Rademacher goes on to explain that cost estimates have risen and funds set aside for two years of maintenance will likely be used for construction.
After this meeting, and as the summer progresses, the Conservancy will receive final approval from the city’s Art Commission for the park designs. Then they’ll submit drawings to the DPW and Pittsburgh Water and Sewer Authority (PWSA); once both departments give the go-ahead, the Conservancy will release a public request for proposals to general contractors.
According to Tobin, the Conservancy’s goal is for a contractor to break ground in November, though DPW may begin prep work sooner. At the earliest, significant plantings will come in spring 2018, and then a ribbon cutting. Community leaders have been forming Friends of McKinley Park to oversee park programming and advocacy.
Much of the construction will be done in-kind by DPW and PWSA. The Allegheny County Sanitary Authority is providing some financial support. Chicken Hill renovations alone are estimated to cost $1.1 million.
This summer, while designs have been re-scoped and re-budgeted, none of the 228 youth participating in VAV’s summer programs repaired trails. No residents built benches.
“I had community parents asking me, ‘Where’s these jobs?’” Carrington said. “I ended up having to give these kids summer jobs out of my pocket because they never came through. So that put me in a rough place.”
Carrington described himself as “livid” at times over this process, which he believes is reflective of how community development often occurs. “The problem most black communities have is, you keep telling us stuff is coming but it never shows the hell up.”
But recently, as designs and costs have been finalized, the Conservancy determined that it could use $22,245 from the NRPA/APA grant to to pay adult community members to teach youth how to build benches and picnic tables and do masonry work. The BCG will coordinate fund allocation among local community groups.

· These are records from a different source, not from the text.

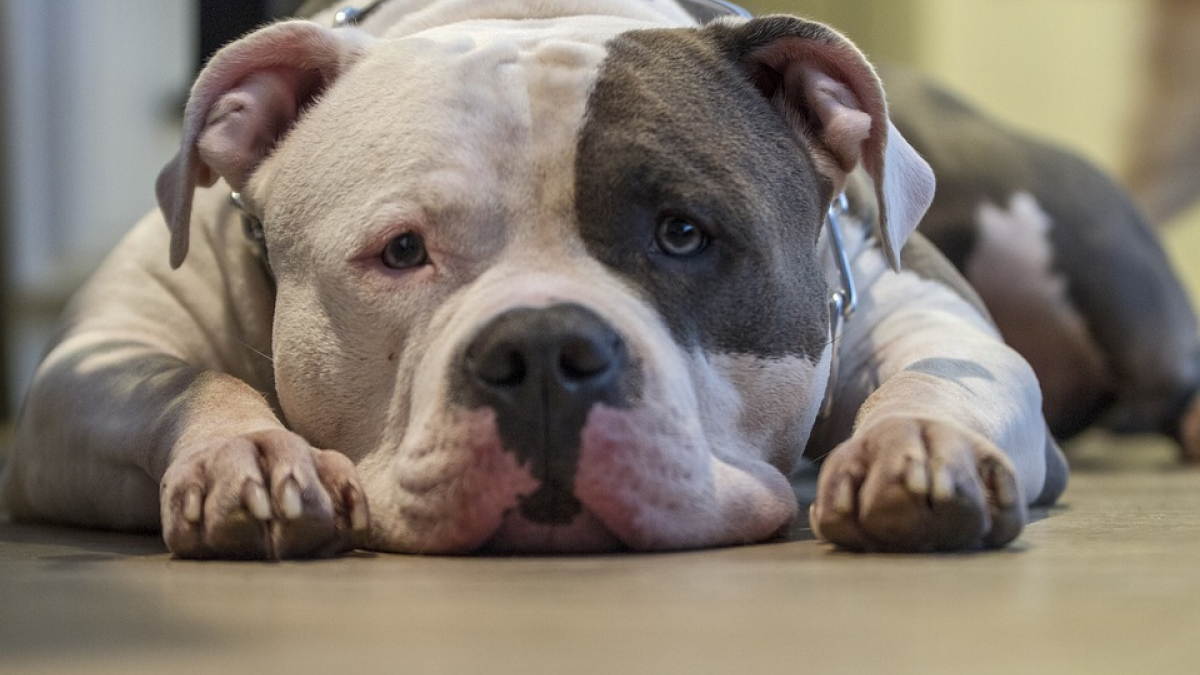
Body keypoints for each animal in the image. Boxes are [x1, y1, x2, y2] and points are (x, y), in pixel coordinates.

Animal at [0, 0, 1190, 557]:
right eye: (401, 251)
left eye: (684, 234)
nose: (541, 354)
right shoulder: (84, 373)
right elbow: (186, 383)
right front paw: (246, 456)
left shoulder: (920, 307)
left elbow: (946, 369)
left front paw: (920, 446)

The Conservancy also just received news that the National Fish and Wildlife Foundation has awarded them $35,000, of which $13,000 will be used by VAV and UrbanKind Institute to put youth to work identifying tree species and helping to survey and restore McKinley’s forest ecosystem. UrbanKind Institute has also had youth in the park learning to identify birds and creating a social history.

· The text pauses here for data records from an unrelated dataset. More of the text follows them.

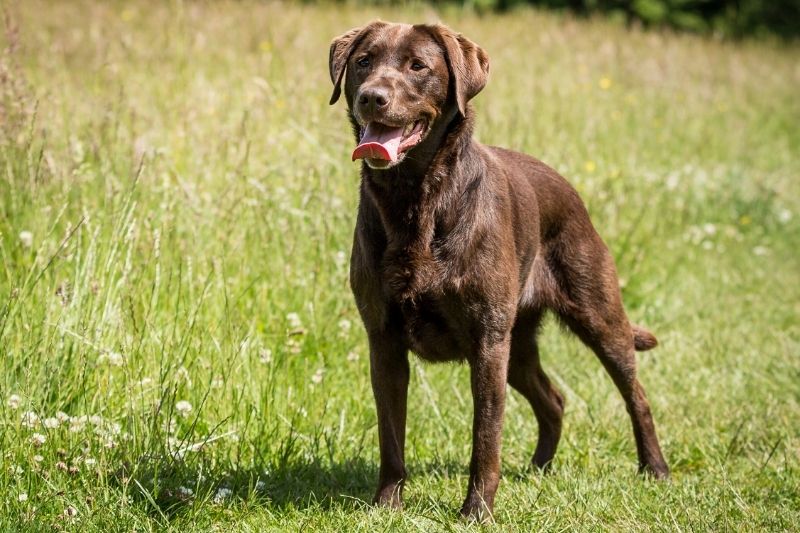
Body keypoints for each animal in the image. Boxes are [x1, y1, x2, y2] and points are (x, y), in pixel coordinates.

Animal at [326, 21, 668, 520]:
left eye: (418, 66)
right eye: (363, 62)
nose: (372, 97)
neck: (416, 199)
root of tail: (570, 189)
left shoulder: (487, 343)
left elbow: (485, 438)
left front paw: (476, 513)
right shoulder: (383, 340)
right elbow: (391, 436)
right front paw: (386, 506)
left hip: (596, 319)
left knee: (635, 394)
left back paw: (654, 468)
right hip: (518, 345)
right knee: (553, 400)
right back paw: (539, 469)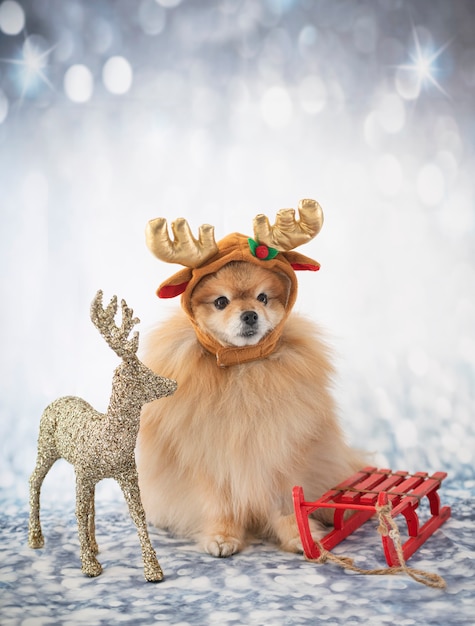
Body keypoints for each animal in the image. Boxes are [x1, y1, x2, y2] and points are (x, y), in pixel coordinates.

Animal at [137, 204, 364, 556]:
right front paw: (222, 536)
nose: (249, 315)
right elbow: (220, 504)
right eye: (221, 302)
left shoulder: (282, 451)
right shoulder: (210, 459)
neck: (243, 367)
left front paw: (300, 536)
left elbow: (287, 502)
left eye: (263, 298)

Tobin notes that this approach is “something that we’d like to incorporate into our projects moving forward, really figuring out a way to include a portion of the budget to include people in the community.
“It’s definitely been a learning curve for us,” she said.
McKinley Park facts
- 78.5 acres – size of McKinley Park
- 140 years – the park has served as a Hilltop gathering place
- $1.1. million – estimated cost of park’s Chicken Hill project
- 205,000 gallons – stormwater to be diverted from sewer system and Saw Mill Run Watershed
Source: McKinley Park Master Plan
In the end, according to many people shepherding changes in McKinley Park, renovation isn’t just about improving trails and picnic areas – as much as residents welcome those amenities. This project won’t just update a city’s infrastructure or advance agency missions. It’ll help determine the future of these communities. McKinley Park may be a bellwether of whether or not the benefits of renewed greenspace can be sown equitably.

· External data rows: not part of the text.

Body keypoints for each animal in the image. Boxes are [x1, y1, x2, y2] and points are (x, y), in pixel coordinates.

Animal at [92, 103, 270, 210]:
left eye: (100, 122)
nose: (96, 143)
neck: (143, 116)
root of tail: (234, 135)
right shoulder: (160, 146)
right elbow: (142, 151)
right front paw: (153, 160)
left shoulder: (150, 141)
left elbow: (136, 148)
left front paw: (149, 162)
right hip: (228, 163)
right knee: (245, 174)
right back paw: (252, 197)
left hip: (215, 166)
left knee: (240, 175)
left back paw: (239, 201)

“We have people who are active and involved,” said Jamil Bey, “and if it’s possible for us to get in front of this conversation around gentrification and displacement, and make sure that investments benefit long-term and low-income residents, then we have a good shot of being players in this as opposed to bystanders.”
Richard Carrington points to those active community members and emphasizes just how “persistent and insistent” they’ve had to be:
“This is a community trying to secure a community.”